I like this definition for two reasons. First, it certainly allows us to look at economics as a science (and the definition is equally applicable to the natural sciences as well). Second, it emphasizes (and reinforces) the point I have been making and that Sheldrake presented so forcefully, namely that all sound thinking starts with assumptions (and it would do us well to be aware of what these are).
When seen as systematic thinking, we can see what economics is up to. They should be able to develop theories, even if they can experiment with them, that can be used to explain what's going on around us. Those of us who were forced into economics classes in the course of our schooling and those who take an interest in more than sports have come to know some of the general principles that economics proposes: supply-and-demand (high demand, high prices, for example); too much money in circulation equals inflation; and more, but our experience also shows us that these principles (which economists like to pass off as "laws", which they aren't) don't always work. Anyone who thinks that gasoline prices, for example, are driven by supply-and-demand, is out of touch with reality. I've seen prices vary by as much as 10 euro cents per liter between 9:00 am and 2:00 pm. What we all drive to work but don't have to go home? No, it's the little things that give it away.

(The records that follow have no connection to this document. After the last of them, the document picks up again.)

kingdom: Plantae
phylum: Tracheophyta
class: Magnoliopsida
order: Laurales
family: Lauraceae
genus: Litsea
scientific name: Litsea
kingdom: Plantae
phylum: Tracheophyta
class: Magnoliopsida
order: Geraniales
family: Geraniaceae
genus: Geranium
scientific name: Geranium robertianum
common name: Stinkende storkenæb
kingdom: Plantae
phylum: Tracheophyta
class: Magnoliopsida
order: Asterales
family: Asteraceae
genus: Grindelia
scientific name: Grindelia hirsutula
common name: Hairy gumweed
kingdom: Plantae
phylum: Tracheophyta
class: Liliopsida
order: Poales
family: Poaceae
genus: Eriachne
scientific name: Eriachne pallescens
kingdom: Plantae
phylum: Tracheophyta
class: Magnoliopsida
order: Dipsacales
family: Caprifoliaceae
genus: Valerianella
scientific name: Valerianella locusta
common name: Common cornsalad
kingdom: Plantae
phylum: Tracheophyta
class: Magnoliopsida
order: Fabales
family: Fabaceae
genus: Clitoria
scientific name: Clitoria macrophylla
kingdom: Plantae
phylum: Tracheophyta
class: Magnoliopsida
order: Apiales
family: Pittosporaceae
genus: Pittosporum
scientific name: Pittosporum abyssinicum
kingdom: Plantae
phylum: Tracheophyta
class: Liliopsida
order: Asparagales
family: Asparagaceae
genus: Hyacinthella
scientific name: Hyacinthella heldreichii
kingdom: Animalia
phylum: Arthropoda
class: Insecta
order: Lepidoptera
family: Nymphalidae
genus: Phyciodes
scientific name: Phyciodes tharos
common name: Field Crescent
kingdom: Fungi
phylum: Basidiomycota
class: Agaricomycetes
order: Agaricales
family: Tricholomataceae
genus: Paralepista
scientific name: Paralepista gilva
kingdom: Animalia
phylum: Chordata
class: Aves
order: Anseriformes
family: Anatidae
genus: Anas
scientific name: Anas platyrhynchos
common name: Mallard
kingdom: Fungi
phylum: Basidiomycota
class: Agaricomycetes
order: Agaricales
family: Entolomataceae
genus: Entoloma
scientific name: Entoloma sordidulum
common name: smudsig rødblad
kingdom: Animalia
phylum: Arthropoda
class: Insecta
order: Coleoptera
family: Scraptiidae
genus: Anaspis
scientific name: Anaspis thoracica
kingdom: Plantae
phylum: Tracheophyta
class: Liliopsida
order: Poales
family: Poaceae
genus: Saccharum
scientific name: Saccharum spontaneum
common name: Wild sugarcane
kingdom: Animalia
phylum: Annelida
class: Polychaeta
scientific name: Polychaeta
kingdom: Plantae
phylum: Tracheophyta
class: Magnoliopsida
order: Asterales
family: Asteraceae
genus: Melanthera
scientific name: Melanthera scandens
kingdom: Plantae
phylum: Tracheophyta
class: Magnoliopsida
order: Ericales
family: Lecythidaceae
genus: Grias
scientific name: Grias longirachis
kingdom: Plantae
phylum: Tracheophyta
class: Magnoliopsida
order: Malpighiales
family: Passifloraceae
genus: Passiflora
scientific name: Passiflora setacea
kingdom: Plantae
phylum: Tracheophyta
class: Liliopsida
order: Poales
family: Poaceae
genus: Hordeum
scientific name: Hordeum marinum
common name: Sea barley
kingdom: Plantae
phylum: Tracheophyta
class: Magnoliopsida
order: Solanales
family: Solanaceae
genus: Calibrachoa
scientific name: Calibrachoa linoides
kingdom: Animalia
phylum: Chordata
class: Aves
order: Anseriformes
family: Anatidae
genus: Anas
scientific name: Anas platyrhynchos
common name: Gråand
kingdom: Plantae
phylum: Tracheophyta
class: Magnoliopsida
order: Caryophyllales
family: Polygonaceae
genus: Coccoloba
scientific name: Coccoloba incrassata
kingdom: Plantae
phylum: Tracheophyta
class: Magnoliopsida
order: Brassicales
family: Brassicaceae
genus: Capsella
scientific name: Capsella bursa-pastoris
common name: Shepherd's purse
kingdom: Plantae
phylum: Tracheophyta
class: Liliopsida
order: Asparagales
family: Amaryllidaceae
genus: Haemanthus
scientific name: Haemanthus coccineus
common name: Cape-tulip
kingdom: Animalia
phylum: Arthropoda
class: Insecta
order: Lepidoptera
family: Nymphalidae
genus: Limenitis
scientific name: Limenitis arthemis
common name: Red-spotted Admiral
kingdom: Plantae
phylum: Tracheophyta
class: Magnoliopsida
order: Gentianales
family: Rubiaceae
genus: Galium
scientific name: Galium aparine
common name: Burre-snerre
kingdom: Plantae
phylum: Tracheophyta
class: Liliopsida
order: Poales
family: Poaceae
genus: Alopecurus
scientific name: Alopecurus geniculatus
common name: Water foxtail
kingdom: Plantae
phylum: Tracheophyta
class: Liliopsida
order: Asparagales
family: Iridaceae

It turns out that economics, then, spends most of its time developing (mathematical) models that describe what is going on around us. My question is, just how helpful is that? I'm not convinced they are very helpful at all. All that economic commonsense that most of us were exposed to just doesn't seem to reflect what is really going on. Oh sure, the economists would like us to believe that the world has become so much more complicated that it's hard keeping up with reality. Truth be told, though, their models are just that models. Reality ... well, that's whole other story ... as any of us living there can tell you.
It's here that we see the weakness of Collingwood's definition, that is true, but it's the best one we have right now. There is systematic thinking about a subject matter going on. The problem is, however, that the thinking about the subject matter has little, if anything, to really do with the experience of the subject matter. In other words, it would seem that economics may have simply said adieu to reality. If that's the case, who cares if it is a science or not?
So it is to that, and its consequences, that we will turn to next time.
References
Collingwood, R.G. (1998/1940) An Essay in Metaphysics, Revised edition, with an Introduction and additional material edited by Rex Martin, Clarendon Press, London.